Reproduce the listing below, replacing "Legislator" with "Lawmaker" everywhere it appears and keeping everything else unchanged.

* _Listed records_
+ + +

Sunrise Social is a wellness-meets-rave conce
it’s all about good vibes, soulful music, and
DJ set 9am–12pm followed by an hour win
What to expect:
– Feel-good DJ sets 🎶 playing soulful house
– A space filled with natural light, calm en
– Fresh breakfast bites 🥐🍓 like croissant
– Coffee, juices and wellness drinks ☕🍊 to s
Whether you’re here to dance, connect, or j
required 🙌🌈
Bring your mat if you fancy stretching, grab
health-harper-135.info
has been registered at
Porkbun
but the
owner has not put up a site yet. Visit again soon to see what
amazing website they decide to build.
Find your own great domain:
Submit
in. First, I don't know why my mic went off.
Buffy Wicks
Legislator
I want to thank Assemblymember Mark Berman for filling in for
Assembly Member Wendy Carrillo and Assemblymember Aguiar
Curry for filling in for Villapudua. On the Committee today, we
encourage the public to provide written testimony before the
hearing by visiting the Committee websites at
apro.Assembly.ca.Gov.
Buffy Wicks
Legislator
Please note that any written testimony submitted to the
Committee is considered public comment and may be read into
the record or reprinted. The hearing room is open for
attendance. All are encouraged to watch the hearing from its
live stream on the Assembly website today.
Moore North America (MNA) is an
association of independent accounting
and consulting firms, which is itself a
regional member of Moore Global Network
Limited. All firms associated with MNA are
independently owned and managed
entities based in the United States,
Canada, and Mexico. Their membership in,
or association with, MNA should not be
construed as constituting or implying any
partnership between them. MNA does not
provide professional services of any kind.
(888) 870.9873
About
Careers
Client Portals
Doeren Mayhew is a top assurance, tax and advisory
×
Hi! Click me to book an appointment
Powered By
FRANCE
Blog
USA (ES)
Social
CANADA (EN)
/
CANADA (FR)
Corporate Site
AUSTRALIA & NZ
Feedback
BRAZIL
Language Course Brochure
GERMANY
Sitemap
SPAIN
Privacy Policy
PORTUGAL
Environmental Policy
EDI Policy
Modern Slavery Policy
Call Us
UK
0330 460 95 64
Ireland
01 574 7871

+ + +

* _Result_
Sunrise Social is a wellness-meets-rave conce
it’s all about good vibes, soulful music, and
DJ set 9am–12pm followed by an hour win
What to expect:
– Feel-good DJ sets 🎶 playing soulful house
– A space filled with natural light, calm en
– Fresh breakfast bites 🥐🍓 like croissant
– Coffee, juices and wellness drinks ☕🍊 to s
Whether you’re here to dance, connect, or j
required 🙌🌈
Bring your mat if you fancy stretching, grab
health-harper-135.info
has been registered at
Porkbun
but the
owner has not put up a site yet. Visit again soon to see what
amazing website they decide to build.
Find your own great domain:
Submit
in. First, I don't know why my mic went off.
Buffy Wicks
Lawmaker
I want to thank Assemblymember Mark Berman for filling in for
Assembly Member Wendy Carrillo and Assemblymember Aguiar
Curry for filling in for Villapudua. On the Committee today, we
encourage the public to provide written testimony before the
hearing by visiting the Committee websites at
apro.Assembly.ca.Gov.
Buffy Wicks
Lawmaker
Please note that any written testimony submitted to the
Committee is considered public comment and may be read into
the record or reprinted. The hearing room is open for
attendance. All are encouraged to watch the hearing from its
live stream on the Assembly website today.
Moore North America (MNA) is an
association of independent accounting
and consulting firms, which is itself a
regional member of Moore Global Network
Limited. All firms associated with MNA are
independently owned and managed
entities based in the United States,
Canada, and Mexico. Their membership in,
or association with, MNA should not be
construed as constituting or implying any
partnership between them. MNA does not
provide professional services of any kind.
(888) 870.9873
About
Careers
Client Portals
Doeren Mayhew is a top assurance, tax and advisory
×
Hi! Click me to book an appointment
Powered By
FRANCE
Blog
USA (ES)
Social
CANADA (EN)
/
CANADA (FR)
Corporate Site
AUSTRALIA & NZ
Feedback
BRAZIL
Language Course Brochure
GERMANY
Sitemap
SPAIN
Privacy Policy
PORTUGAL
Environmental Policy
EDI Policy
Modern Slavery Policy
Call Us
UK
0330 460 95 64
Ireland
01 574 7871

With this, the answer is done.